Aber das liegt im Ermessen des Verkäufers, prinzipiell ist die Platte ja erst mangelhaft, wenn Sektoren hinüber sind oder sie ganz ausfällt. Solange sie nur Geräusche macht, kann der Verkäufer den Umtausch auch verweigern, denk ich mal.


----------



## Textor (20. Januar 2008)

*AW: Neues Festplatte klickt manchmal*

Ja, der Scan etc. waren ohne Befund. Mich macht die Sache nur etwas nervös, da ich nicht weiß ob nun alles in Ordnung oder ob sie in irgendeiner Weise defekt ist.
Wie schon geschrieben, Klickgeräusche kenne ich nur von defekten Platten.


----------



## klefreak (20. Januar 2008)

*AW: Neues Festplatte klickt manchmal*

22mb datenübertragung ist nicht viel, schau mal im gerätemanager ob der übertragungsmodus stimmt (DMA/PIO) oder ob der chache aktiviert ist
lg klemens

HD TACH für einen Speed test probiern ?


----------



## Textor (20. Januar 2008)

*AW: Neues Festplatte klickt manchmal*

HD Tach mag mein Vista nicht..  Gibts da was anderes außer HD -Tach und Hd Tune?


----------



## Textor (20. Januar 2008)

*AW: Neues Festplatte klickt manchmal*

Doch geht im Kompatibilitätsmodus. Ergebnisse Poste ich dann gleich.


----------



## Textor (20. Januar 2008)

*AW: Neues Festplatte klickt manchmal*

Liegt wohl nicht an den Festplatten. Das mit dem langsamen kopieren liegt an Vista-Das soll mit dem Service Pack 1 behoben werden. HD Tach sieht sowit gut aus:




			Dieser Inhalt steht nur eingeloggten Mitgliedern zur Verfügung.

**BEREITGESTELLTE ANGABEN**
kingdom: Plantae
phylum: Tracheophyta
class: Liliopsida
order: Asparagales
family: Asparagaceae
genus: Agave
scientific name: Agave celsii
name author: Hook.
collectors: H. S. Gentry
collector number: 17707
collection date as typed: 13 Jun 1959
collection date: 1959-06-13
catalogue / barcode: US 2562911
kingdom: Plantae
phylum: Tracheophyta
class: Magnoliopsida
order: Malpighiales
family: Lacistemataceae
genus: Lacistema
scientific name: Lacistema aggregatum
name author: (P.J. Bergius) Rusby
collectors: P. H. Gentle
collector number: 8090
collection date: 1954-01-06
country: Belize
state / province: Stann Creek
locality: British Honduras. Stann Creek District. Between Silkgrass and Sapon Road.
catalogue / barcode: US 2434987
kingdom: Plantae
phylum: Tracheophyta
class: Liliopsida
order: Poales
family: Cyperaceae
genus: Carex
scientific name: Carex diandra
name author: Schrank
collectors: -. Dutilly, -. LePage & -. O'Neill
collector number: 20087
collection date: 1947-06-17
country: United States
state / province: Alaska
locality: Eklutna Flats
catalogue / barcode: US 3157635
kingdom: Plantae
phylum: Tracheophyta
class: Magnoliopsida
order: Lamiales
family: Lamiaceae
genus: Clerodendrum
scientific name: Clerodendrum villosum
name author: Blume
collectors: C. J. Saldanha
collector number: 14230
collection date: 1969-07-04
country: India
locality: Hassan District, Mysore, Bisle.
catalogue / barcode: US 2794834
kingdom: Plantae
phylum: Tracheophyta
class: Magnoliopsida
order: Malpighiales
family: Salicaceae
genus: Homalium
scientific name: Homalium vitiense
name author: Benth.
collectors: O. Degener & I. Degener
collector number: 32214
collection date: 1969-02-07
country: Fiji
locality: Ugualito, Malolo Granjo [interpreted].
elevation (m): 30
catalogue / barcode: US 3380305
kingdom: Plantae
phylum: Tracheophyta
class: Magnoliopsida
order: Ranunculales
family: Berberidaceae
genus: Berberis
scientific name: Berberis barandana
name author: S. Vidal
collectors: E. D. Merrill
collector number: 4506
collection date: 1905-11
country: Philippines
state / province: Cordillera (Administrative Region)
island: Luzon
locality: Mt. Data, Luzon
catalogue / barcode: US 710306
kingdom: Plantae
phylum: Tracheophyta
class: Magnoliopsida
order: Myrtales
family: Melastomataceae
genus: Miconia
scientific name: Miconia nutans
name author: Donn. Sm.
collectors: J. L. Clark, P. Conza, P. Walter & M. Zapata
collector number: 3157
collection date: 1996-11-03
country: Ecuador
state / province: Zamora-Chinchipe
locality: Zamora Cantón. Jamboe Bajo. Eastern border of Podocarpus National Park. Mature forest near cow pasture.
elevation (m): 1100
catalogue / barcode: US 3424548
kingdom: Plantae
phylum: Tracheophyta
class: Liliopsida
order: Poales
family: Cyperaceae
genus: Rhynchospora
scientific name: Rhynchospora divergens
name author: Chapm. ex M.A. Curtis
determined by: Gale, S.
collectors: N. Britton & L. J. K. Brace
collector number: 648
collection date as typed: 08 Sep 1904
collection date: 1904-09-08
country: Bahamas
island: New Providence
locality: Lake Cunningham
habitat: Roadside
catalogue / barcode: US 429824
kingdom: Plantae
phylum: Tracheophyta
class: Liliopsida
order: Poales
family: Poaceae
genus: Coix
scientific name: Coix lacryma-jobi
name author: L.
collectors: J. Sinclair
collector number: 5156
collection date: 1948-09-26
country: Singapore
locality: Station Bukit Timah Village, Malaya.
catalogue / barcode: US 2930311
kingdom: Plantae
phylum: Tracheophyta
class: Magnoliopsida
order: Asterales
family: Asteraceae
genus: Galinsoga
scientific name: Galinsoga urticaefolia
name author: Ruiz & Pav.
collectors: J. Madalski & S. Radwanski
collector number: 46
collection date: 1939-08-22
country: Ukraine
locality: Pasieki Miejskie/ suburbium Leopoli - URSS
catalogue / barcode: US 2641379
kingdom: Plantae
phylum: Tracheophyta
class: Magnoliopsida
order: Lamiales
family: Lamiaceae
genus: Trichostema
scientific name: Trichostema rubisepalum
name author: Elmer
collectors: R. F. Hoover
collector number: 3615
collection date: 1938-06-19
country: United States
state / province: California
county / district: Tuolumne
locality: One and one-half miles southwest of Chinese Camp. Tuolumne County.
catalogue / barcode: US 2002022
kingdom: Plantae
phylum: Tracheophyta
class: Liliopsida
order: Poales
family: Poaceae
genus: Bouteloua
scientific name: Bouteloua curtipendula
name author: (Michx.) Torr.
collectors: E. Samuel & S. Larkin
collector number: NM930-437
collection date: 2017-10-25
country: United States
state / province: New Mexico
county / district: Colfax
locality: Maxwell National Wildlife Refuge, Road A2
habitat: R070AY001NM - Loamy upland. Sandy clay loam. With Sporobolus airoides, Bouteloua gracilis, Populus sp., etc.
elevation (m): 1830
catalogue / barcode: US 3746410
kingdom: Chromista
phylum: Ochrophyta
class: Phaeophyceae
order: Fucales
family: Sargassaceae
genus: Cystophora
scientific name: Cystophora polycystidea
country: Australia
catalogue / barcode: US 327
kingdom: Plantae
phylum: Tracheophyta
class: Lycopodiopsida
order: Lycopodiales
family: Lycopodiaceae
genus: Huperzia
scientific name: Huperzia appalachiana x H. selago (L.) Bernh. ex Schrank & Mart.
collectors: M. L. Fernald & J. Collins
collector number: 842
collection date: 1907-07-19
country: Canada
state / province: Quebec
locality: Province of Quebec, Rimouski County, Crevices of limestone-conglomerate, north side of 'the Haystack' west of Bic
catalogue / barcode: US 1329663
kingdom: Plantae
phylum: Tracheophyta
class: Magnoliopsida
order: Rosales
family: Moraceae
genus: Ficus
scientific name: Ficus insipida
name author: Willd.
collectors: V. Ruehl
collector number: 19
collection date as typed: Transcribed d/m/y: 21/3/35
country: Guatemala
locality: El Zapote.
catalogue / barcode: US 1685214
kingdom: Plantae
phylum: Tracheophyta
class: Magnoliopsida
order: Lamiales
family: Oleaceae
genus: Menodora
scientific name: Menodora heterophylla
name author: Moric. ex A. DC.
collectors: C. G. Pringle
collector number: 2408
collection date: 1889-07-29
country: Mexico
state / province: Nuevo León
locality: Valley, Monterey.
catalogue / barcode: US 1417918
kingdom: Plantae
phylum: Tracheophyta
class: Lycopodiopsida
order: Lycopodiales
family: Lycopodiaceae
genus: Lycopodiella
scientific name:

**AUFGABENSTELLUNG**
Schreibe den Auszug aus dem Forenthread über die klickende Festplatte ab „Aber das liegt“ und weiter bis einschließlich „denk ich mal.“ neu, wobei „Platte“ durch „Festplatte“ ersetzt wird.

**ERGEBNIS**
Aber das liegt im Ermessen des Verkäufers, prinzipiell ist die Festplatte ja erst mangelhaft, wenn Sektoren hinüber sind oder sie ganz ausfällt. Solange sie nur Geräusche macht, kann der Verkäufer den Umtausch auch verweigern, denk ich mal.